Pero, había una razón objetiva para actuar como hizo la Corte Suprema: en unos miles de casos habían invalidado la boleta votando por dos presidentes, Al Gore y Pat Buchanan –ocurrió en Palm Beach, donde se diseñó la boleta sin mala fe, con la aprobación de republicanos y demócratas-, mientras en algunos precintos electorales las viejas máquinas de votar mediante perforación no consiguieron completar su trabajo. Es decir, había que interpretar la voluntad del elector, lo que siempre era discutible. Y los jueces no están para interpretar nada, sino para cumplir las leyes electorales. Si un elector confundido vota por dos presidentes, se anula la boleta. Si hay varias máquinas que no consiguen completar la perforación y, por lo tanto, las boletas no las “leen” las máquinas, también se anulan. Eso es lo que dictaminan las reglas. Objetivamente, George W. Bush había ganado por 537 votos.
Pero ese precedente no le sirve de coartada a Donald Trump, sino lo condena. Especialmente bajo la pupila jurista de Amy Coney Barrett, una “originalista” conservadora, recién llegada al Tribunal Supremo, impulsada por el Presidente, que proclama que los jueces no deben hacer política, sino ceñirse a la ley y ésta es muy clara: el rol de los tribunales no es decidir quién ganó o perdió las elecciones, sino si se han cumplido o no las reglas por las que fueron convocados los comicios.
Por otra parte, es ridícula la acusación de fraude y “conspiración” en su contra que hace Trump. Primero, habría que poner de acuerdo a las autoridades electorales de miles de condados, republicanos y demócratas, en despojar de la victoria al presidente, una tarea imposible de llevar a cabo. Segundo, los republicanos conservaron el senado y ganaron algunos escaños en la Cámara de Representantes, de manera que la acusación de fraude no se sostiene. Tercero, Donald Trump alega que los votos “legítimos”, los presenciales, son los que le dieron a él la victoria, y los “ilegítimos”, fundamentalmente el voto por correo y las boletas ausentes- son en los que se refugia Biden. Sin embargo, Trump también votó por correo y son numerosos los estados que lo respaldan en donde esa modalidad estuvo presente.
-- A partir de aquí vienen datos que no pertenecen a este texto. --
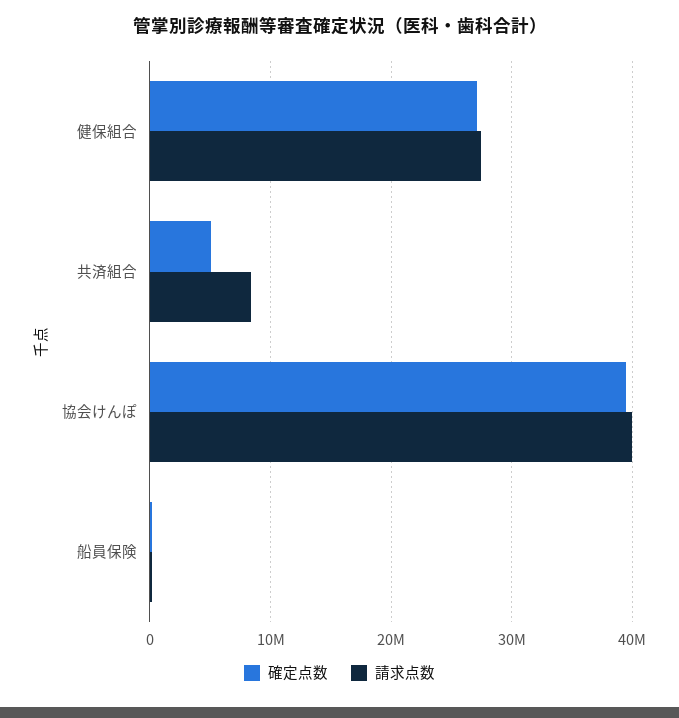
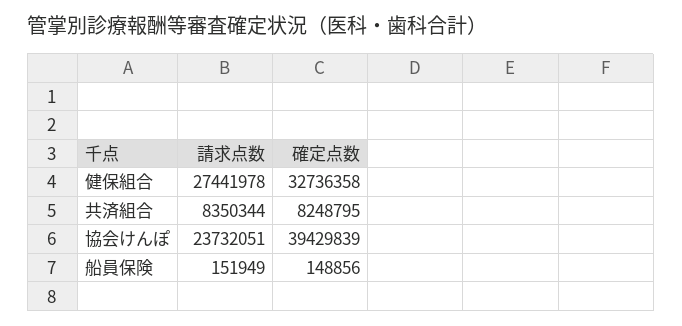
  {
    "確定点数": {
-     "健保組合": 27000000,
+     "健保組合": 32736358,
-     "共済組合": 5000000,
+     "共済組合": 8248795,
      "協会けんぽ": 39429839,
      "船員保険": 148856
    },
    "請求点数": {
      "健保組合": 27441978,
      "共済組合": 8350344,
-     "協会けんぽ": 40000000,
+     "協会けんぽ": 23732051,
      "船員保険": 151949
    }
  }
Evidentemente, no hubo fraude ni conspiración, ¿por qué Donald Trump se empeña en hacer estas acusaciones absurdas que perjudican a Estados Unidos? El analista Víctor Hernández Huerta, del Centro de Investigación y Docencia Económica de México, cree que estamos ante un caso claro de “chantaje” en su “Teoría de las Elecciones Disputadas”. Estudia 178 elecciones presidenciales en democracias de 1974 al 2012, y encuentra que el 21 %, es decir en 38, los resultados fueron impugnados, “provocando reacciones violentas, crisis constitucionales y hasta guerras civiles”. ¿Por qué lo hacen? Ahí viene la hipótesis del chantaje: cambian la estabilidad postelectoral por “puestos en el gabinete, liderazgo parlamentario o que se cumplan las prioridades legislativas del partido derrotado”.
No lo creo. Trump no tiene ideología. Le importa un rábano la suerte de la estructura del partido republicano. Si no vaciló en quitarle el seguro médico a su sobrino, afectado de “cerebral palsy”, por una riña legal con su padre, ¿qué pueden esperar los correligionarios? A Trump hay que estudiarlo, como hizo su sobrina Mary L. Trump, desde la psicología profunda (Siempre demasiado y nunca suficiente: Cómo mi familia creó al hombre más peligroso del mundo, Simon ans Shuster, 2020). Mary tiene un doctorado en sicología por la prestigiosa Adelphi University de New York. Es verdad que en el libro existe una carga de rencor personal, pero no por eso deja de tener razón.